Uniquely, the disposable gas container 110 of the present invention is a non-refillable cylinder, cartridge, or container that can be of any size and can be replaced with another one of the disposable gas container 110 of any size. In a preferred aspect, the disposable gas container 110 may more specifically include a container that is one liter or smaller.

The present inventor has discovered that by providing the disposable gas system 100 with the disposable gas container 110 that the user of this system no longer needs to return to a gas supply retailer to recharge their empty gas containers. The user of the disposable gas system 100 is merely required to only anticipate their future need of gas and order such amount from an order distribution service. After placing an order (e.g.—by phone, internet, or mail), the requested product (i.e.—the disposable gas container 110) is shipped to the requesting party via mail, an independent delivery service, or other approved shipping method, for example.

Notably, the disposable gas container 110 may include any type of gas, which enhances the performance, output or power of an internal combustion engine. By way of example, the disposable gas container 110 may include oxygen, oxygenated liquids, kerosene, methane, ethanol, and/or a combination thereof. In a preferred aspect of the present invention, the disposable gas container 110 includes nitrous oxide.

Given instruction 1: Pull out every line of the records that contains the string "SYMMETRIC", matching case exactly.

Data supplied:
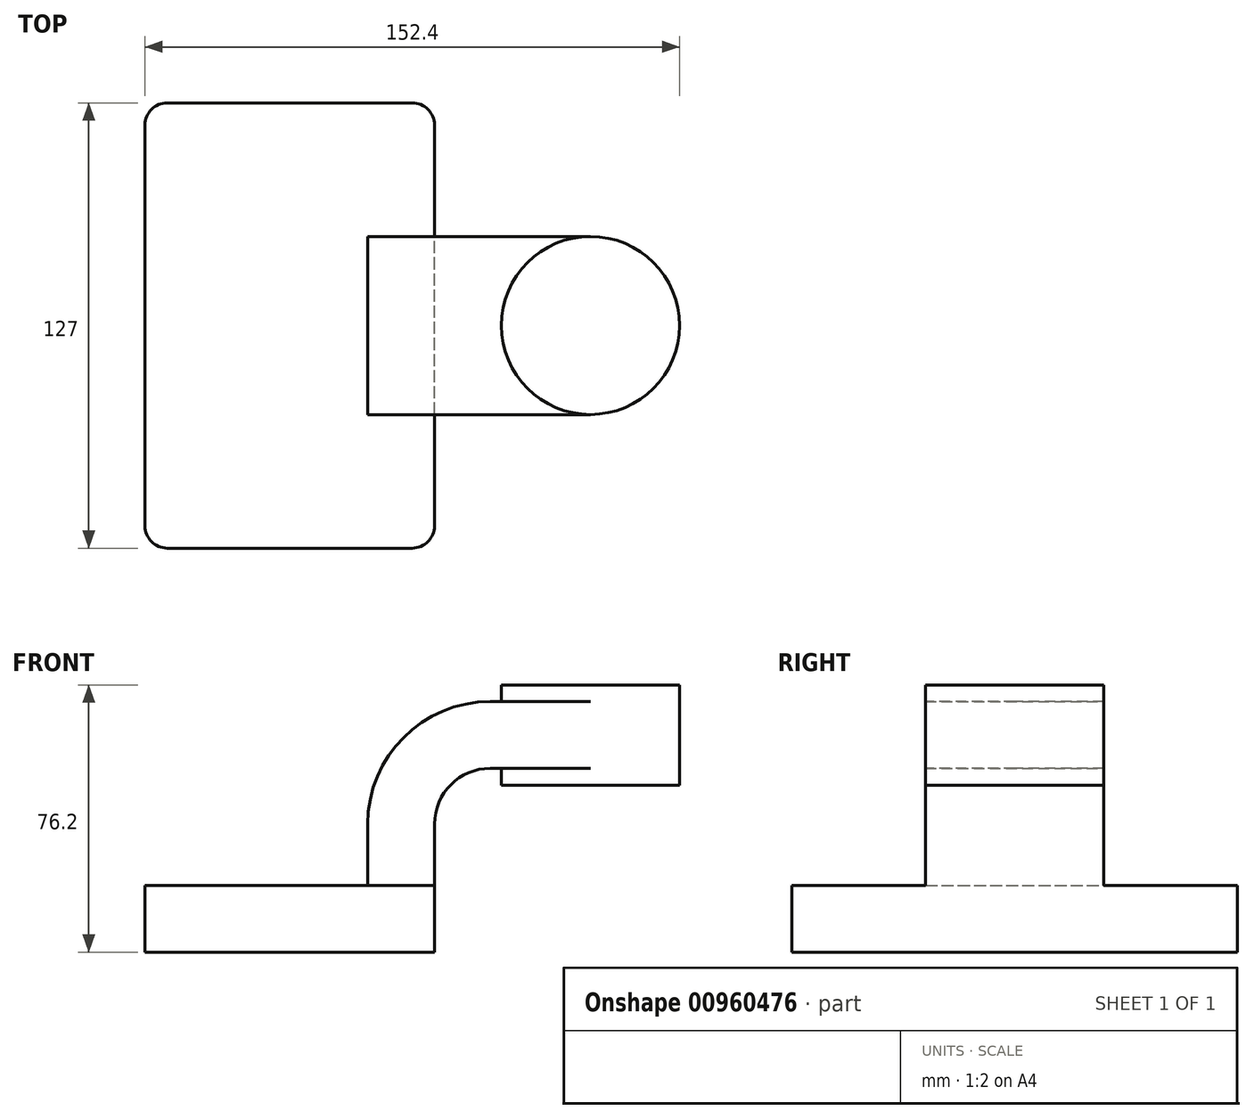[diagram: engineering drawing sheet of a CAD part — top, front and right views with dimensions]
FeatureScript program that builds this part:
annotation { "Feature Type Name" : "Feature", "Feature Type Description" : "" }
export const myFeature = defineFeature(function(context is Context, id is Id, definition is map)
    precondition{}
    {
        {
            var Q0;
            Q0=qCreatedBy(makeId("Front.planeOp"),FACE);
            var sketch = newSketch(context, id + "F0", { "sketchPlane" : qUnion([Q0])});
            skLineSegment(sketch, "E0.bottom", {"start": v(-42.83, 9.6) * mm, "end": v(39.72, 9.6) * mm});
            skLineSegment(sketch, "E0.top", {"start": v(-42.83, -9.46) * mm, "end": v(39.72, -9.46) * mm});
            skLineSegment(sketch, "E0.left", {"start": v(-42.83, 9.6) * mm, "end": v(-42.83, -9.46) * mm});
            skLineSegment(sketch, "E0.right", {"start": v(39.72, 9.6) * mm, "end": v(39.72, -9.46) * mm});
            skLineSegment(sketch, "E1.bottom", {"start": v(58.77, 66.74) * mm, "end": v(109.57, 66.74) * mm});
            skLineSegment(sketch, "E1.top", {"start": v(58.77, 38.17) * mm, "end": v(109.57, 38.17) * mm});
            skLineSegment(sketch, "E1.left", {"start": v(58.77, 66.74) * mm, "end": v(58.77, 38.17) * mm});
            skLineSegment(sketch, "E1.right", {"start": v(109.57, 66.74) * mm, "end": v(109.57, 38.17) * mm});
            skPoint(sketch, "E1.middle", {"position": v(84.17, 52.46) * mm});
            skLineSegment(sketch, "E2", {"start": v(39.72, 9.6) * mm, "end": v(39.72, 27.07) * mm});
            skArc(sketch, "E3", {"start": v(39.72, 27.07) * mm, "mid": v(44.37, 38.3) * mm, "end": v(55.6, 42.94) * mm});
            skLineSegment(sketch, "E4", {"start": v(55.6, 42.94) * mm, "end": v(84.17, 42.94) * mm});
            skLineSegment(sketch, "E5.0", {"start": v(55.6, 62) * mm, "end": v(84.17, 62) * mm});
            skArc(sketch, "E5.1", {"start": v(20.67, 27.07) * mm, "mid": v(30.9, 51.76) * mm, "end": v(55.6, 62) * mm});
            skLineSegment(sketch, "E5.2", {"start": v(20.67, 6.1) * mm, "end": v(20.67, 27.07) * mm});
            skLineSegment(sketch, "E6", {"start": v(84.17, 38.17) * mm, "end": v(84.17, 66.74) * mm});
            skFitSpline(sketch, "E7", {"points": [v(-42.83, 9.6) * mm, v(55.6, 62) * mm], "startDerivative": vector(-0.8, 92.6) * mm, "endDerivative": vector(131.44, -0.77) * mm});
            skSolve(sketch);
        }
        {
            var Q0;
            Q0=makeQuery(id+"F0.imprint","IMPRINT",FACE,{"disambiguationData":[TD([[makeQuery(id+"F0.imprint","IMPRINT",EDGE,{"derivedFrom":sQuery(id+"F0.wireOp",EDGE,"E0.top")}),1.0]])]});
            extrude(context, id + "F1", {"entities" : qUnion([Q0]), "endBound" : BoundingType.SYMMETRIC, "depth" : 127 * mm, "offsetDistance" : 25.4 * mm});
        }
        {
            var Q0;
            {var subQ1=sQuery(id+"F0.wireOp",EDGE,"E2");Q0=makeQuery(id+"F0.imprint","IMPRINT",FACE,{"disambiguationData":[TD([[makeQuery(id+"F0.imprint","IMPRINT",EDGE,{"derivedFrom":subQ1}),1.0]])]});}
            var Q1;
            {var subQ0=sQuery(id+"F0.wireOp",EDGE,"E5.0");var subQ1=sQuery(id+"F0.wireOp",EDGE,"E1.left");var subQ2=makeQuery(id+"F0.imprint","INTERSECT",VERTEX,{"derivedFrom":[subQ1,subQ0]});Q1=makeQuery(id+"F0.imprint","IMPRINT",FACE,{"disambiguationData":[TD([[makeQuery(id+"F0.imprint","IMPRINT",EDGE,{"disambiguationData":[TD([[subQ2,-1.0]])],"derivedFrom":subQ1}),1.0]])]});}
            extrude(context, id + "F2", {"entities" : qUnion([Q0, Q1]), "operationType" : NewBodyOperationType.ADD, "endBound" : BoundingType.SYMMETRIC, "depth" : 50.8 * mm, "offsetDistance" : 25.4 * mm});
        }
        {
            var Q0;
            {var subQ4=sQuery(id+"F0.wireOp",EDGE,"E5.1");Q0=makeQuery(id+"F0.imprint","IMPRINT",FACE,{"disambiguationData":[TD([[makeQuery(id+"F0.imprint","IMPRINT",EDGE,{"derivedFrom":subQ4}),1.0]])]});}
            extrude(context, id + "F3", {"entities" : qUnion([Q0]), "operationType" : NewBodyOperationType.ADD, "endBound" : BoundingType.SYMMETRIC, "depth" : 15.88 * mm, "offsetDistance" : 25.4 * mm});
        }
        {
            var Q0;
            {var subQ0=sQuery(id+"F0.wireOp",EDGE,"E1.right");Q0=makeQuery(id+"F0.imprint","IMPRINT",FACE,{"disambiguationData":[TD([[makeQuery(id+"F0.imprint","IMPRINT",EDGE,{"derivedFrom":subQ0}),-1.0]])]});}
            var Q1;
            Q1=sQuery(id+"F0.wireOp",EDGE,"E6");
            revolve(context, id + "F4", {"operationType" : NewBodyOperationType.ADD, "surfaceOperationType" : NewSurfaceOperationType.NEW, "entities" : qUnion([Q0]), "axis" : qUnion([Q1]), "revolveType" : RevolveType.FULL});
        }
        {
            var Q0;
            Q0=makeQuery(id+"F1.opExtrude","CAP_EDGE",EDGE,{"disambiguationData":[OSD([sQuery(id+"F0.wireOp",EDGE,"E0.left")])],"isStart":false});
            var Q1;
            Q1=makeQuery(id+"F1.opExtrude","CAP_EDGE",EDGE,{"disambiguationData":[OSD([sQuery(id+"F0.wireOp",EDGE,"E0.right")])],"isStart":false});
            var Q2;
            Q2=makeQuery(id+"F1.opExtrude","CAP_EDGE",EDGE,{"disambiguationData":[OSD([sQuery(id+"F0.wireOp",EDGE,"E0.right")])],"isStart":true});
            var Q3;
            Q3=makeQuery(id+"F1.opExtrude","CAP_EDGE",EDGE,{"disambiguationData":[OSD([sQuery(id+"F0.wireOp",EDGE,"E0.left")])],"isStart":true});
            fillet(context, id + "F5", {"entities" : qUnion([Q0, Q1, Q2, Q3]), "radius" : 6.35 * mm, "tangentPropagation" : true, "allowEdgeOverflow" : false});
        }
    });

* * *

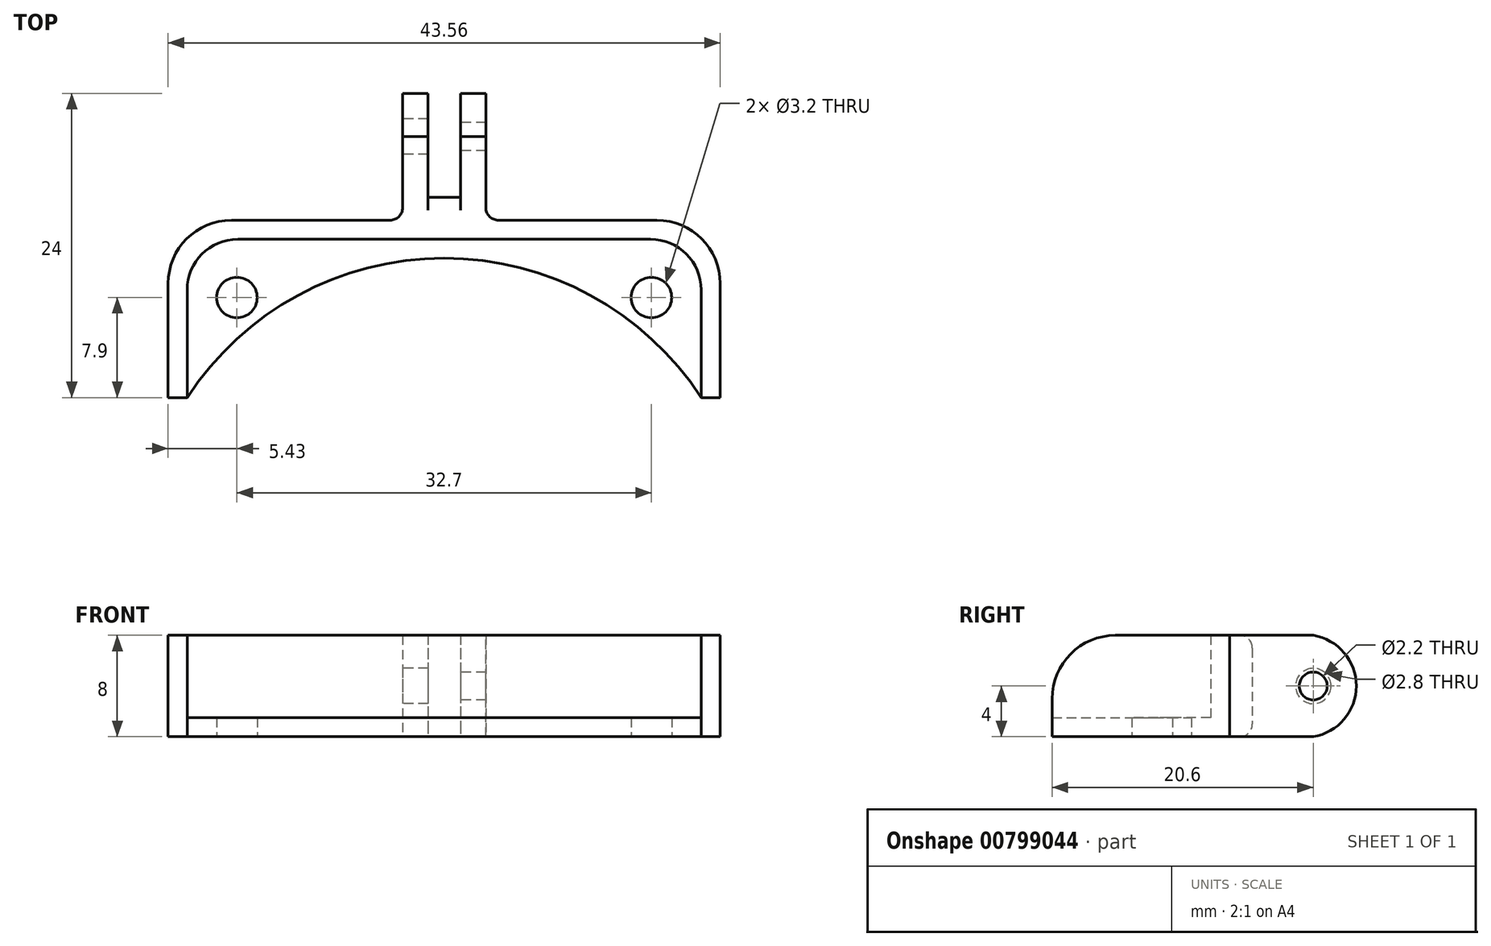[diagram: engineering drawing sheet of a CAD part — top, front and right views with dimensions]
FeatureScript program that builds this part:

Given instruction 2: In the disposable gas container text, which gas does the container include in the preferred aspect of the invention?

Expected answer 1:
            extrude(context, id + "F1", {"entities" : qUnion([Q0]), "endBound" : BoundingType.SYMMETRIC, "depth" : 127 * mm, "offsetDistance" : 25.4 * mm});
            extrude(context, id + "F2", {"entities" : qUnion([Q0, Q1]), "operationType" : NewBodyOperationType.ADD, "endBound" : BoundingType.SYMMETRIC, "depth" : 50.8 * mm, "offsetDistance" : 25.4 * mm});
            extrude(context, id + "F3", {"entities" : qUnion([Q0]), "operationType" : NewBodyOperationType.ADD, "endBound" : BoundingType.SYMMETRIC, "depth" : 15.88 * mm, "offsetDistance" : 25.4 * mm});

Expected answer 2: Nitrous oxide.